1. Note how court is not using “penumbras” rationale of Griswold majority.

b You have a privacy right to matters related to family, marriage, procreation, and kids.

1. Where does this right come from?

a. Griswold only talked about sexual intimacy in the bedroom.

b. Court focuses on other precedents which extended Griswold, such as Eisenstadt, which began to talk about the privacy right much more broadly (not just marital intimacy).

c. Black’s opinion is cursory in acting like it’s very clear that this right exists.

2. Dissent – this is Lochner all over again.

ii If so, does this law survive strict scrutiny?

a Texas’s justifications for the law

1. State’s interest in protecting potential life

2. Health of the pregnant woman

b Narrowly tailored

1. This law is narrowly tailored because there is no other way to protect these interests.

c Compelling Interest

1. State’s interest in Protecting Potential Life

a. Court says that the state’s interests aren’t compelling right away, but become compelling at the point of viability, where the state has a compelling interest to protect the right of the fetus.
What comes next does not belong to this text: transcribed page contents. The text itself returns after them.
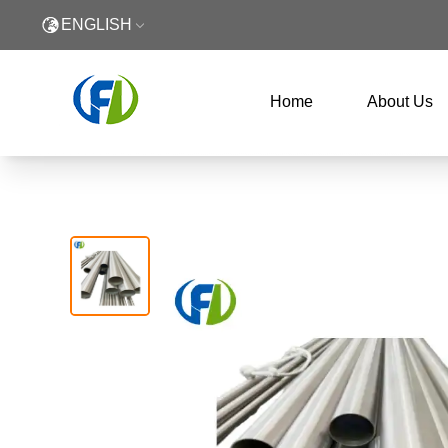
ENGLISH
Home
About Us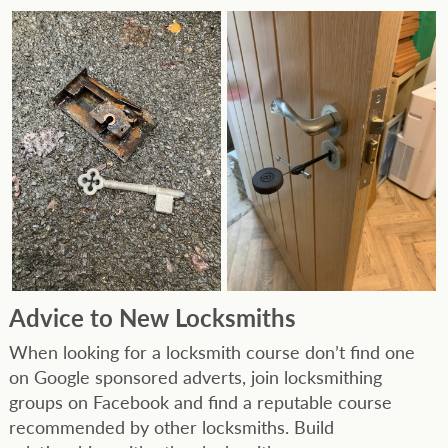
Advice to New Locksmiths
When looking for a locksmith course don’t find one
on Google sponsored adverts, join locksmithing
groups on Facebook and find a reputable course
recommended by other locksmiths. Build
b. Court doesn’t want the states to be able to pass laws substituting their moral notions about when life begins, etc.

c. Problems with Viability Line

i. If court believes that state has a right in protecting the potential life of the fetus, then distinctions based on point of viability are illogical.

ii. If state’s interest in protecting potential life is compelling (which court thinks it is at least somewhat) then it should be compelling in the beginning as well.

iii. Pro-choice supporters worry about the viability line as technology improves to allow a baby to live outside of the womb earlier, diminishing right to abortion.

iv. Note – it would make more sense to be protecting actual life (see below).